Without the pictures, output the records below exactly as they are.

* Excerpted records:
--------------------------------

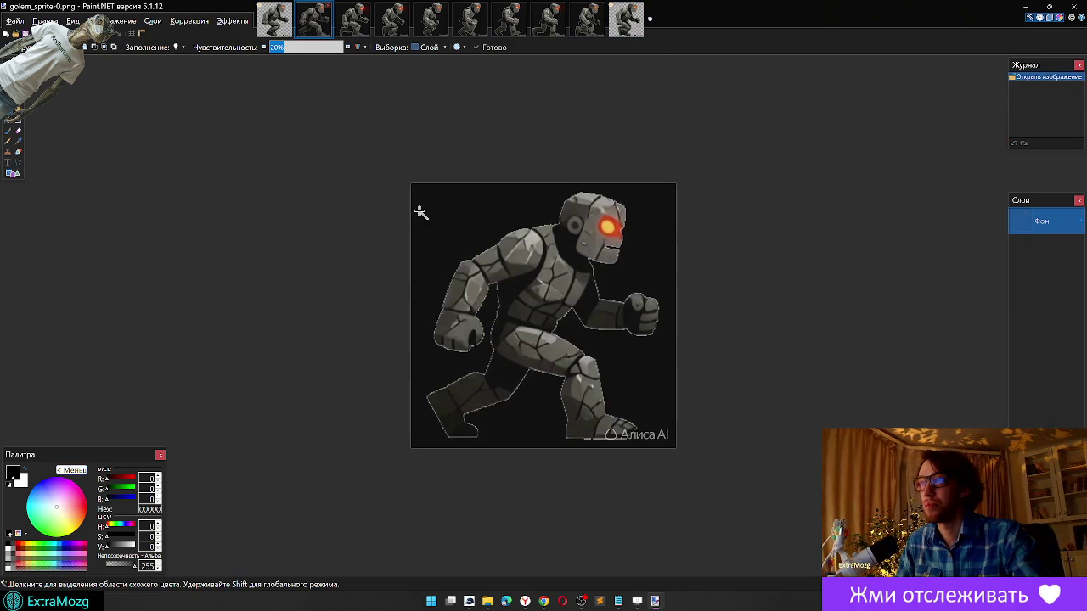
left_click(440, 234)
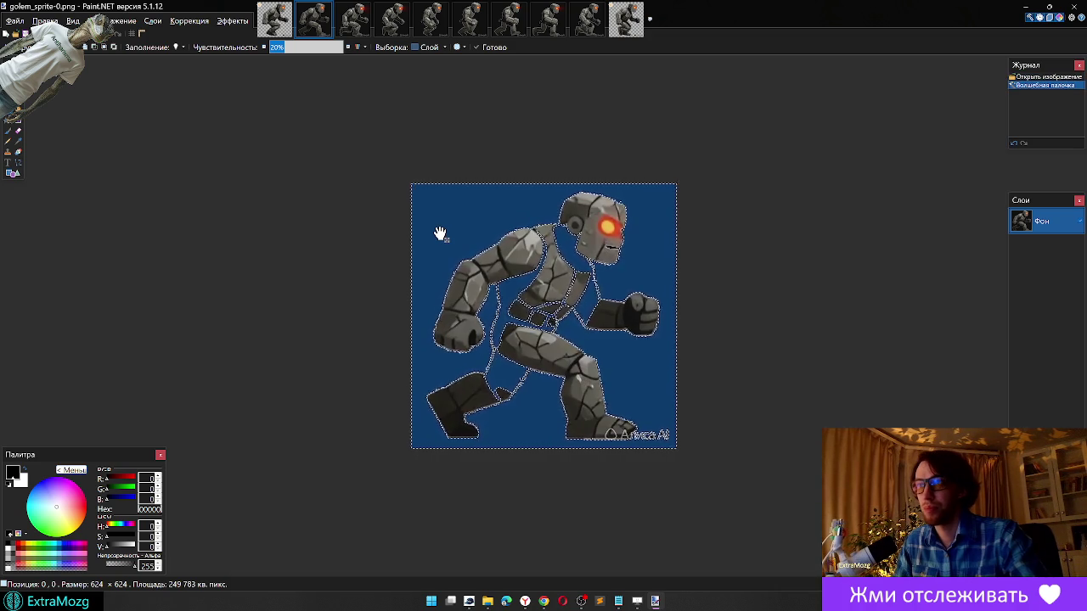
left_click(274, 18)
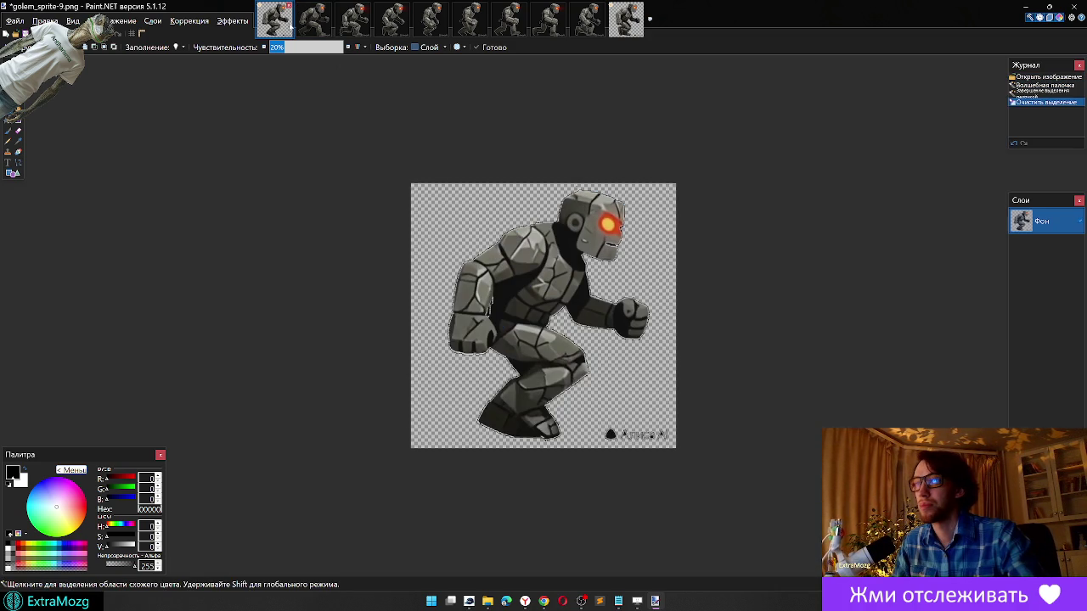
left_click(313, 19)
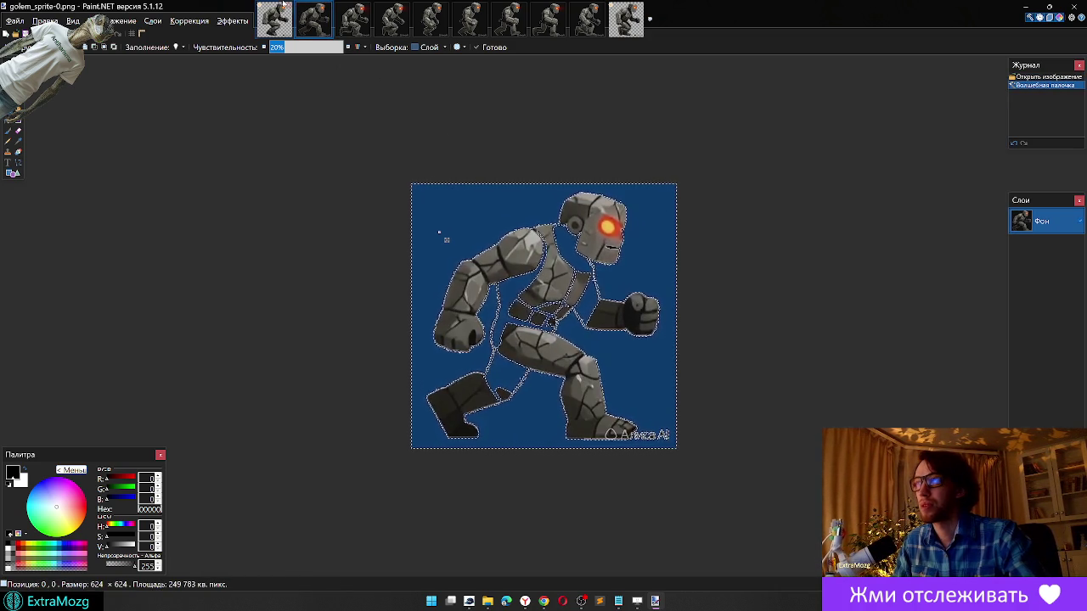
left_click(265, 47)
left_click(265, 47)
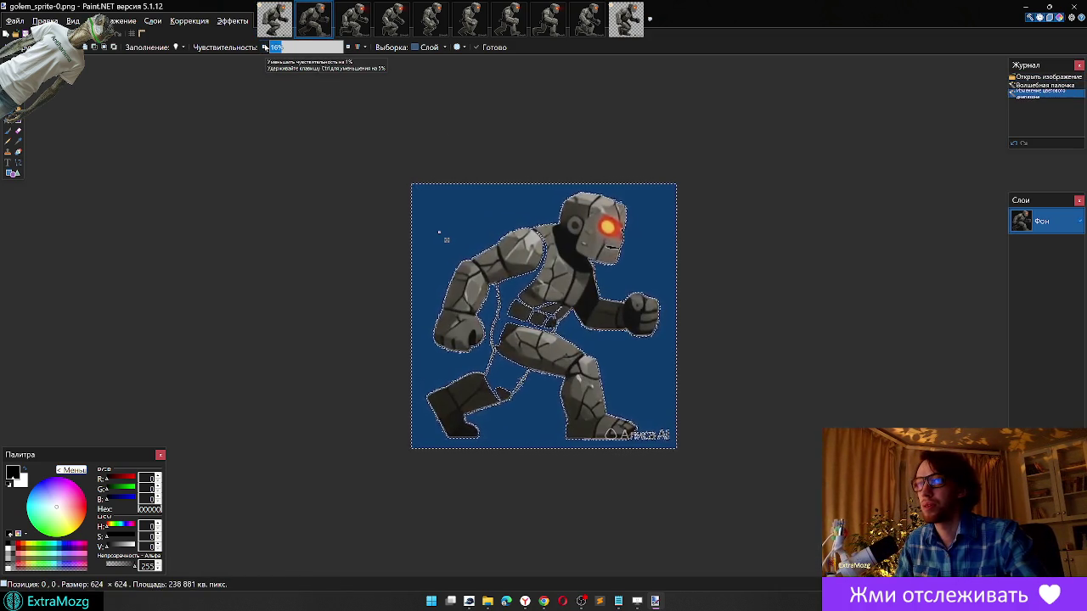
left_click(265, 47)
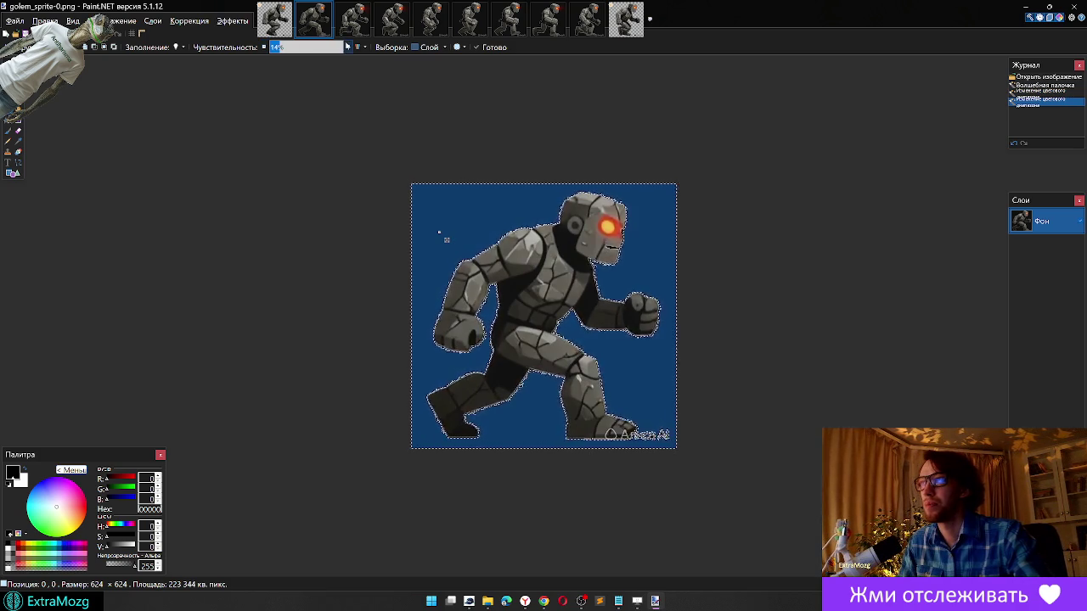
left_click(348, 47)
left_click(460, 218)
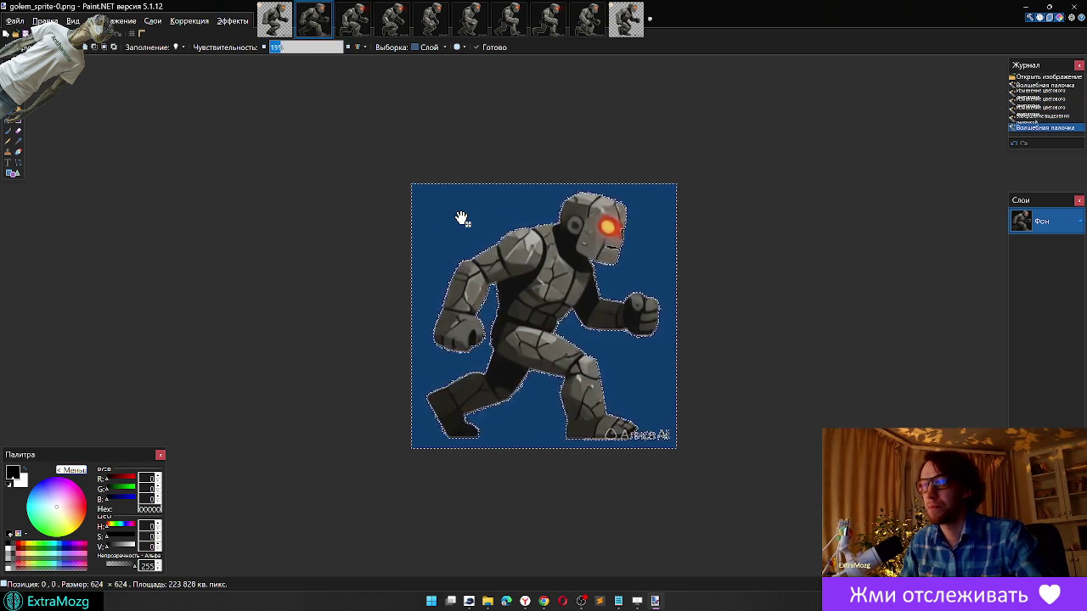
key("Delete")
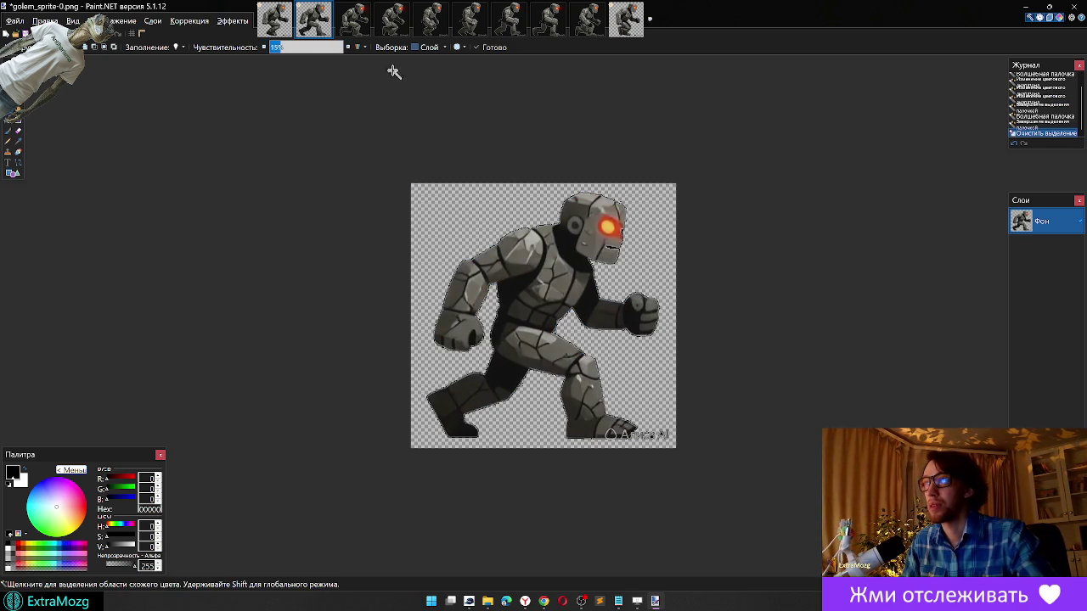
Step: Erase the backgrounds of golem_sprite-1 and golem_sprite-2 to transparency
left_click(354, 18)
left_click(460, 213)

--------------------------------

* Task result:
left_click(440, 234)
left_click(274, 18)
left_click(313, 19)
left_click(265, 47)
left_click(265, 47)
left_click(265, 47)
left_click(348, 47)
left_click(460, 218)
key("Delete")
Step: Erase the backgrounds of golem_sprite-1 and golem_sprite-2 to transparency
left_click(354, 18)
left_click(460, 213)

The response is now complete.